As a little girl growing up in Kenya, I used to diligently go through magazines that my mother bought. I remember ‘Viva’ the most – which highlighted women’s problems and created vivid images in my mind about how unfair the world was to women. I remember reading about how harmful and unfair female circumcision was – yet when I was in primary school I did ask my mother why I was not circumcised. I was about 9-10 years old and did not really comprehend what the whole thing was about but I was friends with girls who spoke very proudly about their experience and I felt I was missing out on something. My mother told me then that she did not know where it could be done or what it was as she had not gone through it herself. It was only years later that I realised she had lied – it would have been extremely easy for me to get the cut if she had wanted me to.
My friends and I who have gone to school, even those who were circumcised as little girls, would not even imagine putting their daughters through FGM. But it is not fear of going to jail that stops those who do not do it – FGM has lost its value. Yet the practice is still strong in Kenya.

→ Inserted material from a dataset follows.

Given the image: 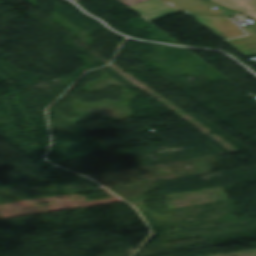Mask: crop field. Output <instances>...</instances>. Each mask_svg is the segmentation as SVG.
<instances>
[{"label": "crop field", "instance_id": "8a807250", "mask_svg": "<svg viewBox=\"0 0 256 256\" xmlns=\"http://www.w3.org/2000/svg\"><path fill=\"white\" fill-rule=\"evenodd\" d=\"M220 39H228L245 33L230 20L193 18Z\"/></svg>", "mask_w": 256, "mask_h": 256}, {"label": "crop field", "instance_id": "ac0d7876", "mask_svg": "<svg viewBox=\"0 0 256 256\" xmlns=\"http://www.w3.org/2000/svg\"><path fill=\"white\" fill-rule=\"evenodd\" d=\"M134 12L150 22L164 16L179 12L178 10L158 1L151 0L133 7H130Z\"/></svg>", "mask_w": 256, "mask_h": 256}, {"label": "crop field", "instance_id": "34b2d1b8", "mask_svg": "<svg viewBox=\"0 0 256 256\" xmlns=\"http://www.w3.org/2000/svg\"><path fill=\"white\" fill-rule=\"evenodd\" d=\"M225 7L243 11L256 20V0H213Z\"/></svg>", "mask_w": 256, "mask_h": 256}, {"label": "crop field", "instance_id": "412701ff", "mask_svg": "<svg viewBox=\"0 0 256 256\" xmlns=\"http://www.w3.org/2000/svg\"><path fill=\"white\" fill-rule=\"evenodd\" d=\"M226 42L244 55L256 53V34L227 40Z\"/></svg>", "mask_w": 256, "mask_h": 256}]
</instances>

After decades of lobbying, FGM became a criminal offense in Kenya in 2011 but the practice is very much alive in all regions of Kenya but much less so in Western, Nyanza and Coastal communities. Home grown practices of church ceremonies for girls that do not involve circumcision are yielding fruit in some regions but in North-Eastern Kenya, which is predominantly Somali, there has been absolutely no change in the rate of FGM. The Kenya Demographic Health Survey report of 2014 tells us that over 97% of women in North-Eastern Kenya are circumcised.
https://dhsprogram.com/pubs/pdf/PR55/PR55.pdf
How would criminalisation work in a region where everyone is doing it? To end FGM in this region, community issues have to be addressed in a none-judgemental manner – no looking down at people from our ‘oh so superior uncircumcised space’. Female circumcision will stop – but it will be ground to a halt through solutions provided by the very people who practice it. In North-eastern Kenya, Somali men and women know what needs to be done – they have to be listened to.
The presence of foreigners telling people how backward and primitive their practices are make people more determined to keep the practice.
The locals paid from abroad are also bound by the agenda of those that pay them. The voices of the ‘masses’ are silenced or their words re-written to satisfy those with the money, so that the flow of money continues. It is worth re-thinking the whole process.
Foot-binding in China did not end by jailing parents for binding their girl’s feet. The Chinese government made foot-binding illegal – but the Chinese went beyond just making it illegal – they came up with home grown solutions with no foreign aid and they ended the practise. The same holds for FGM – the solution lies within the very same communities that practice FGM – listen to them. Don’t put words into people’s mouths – really listen.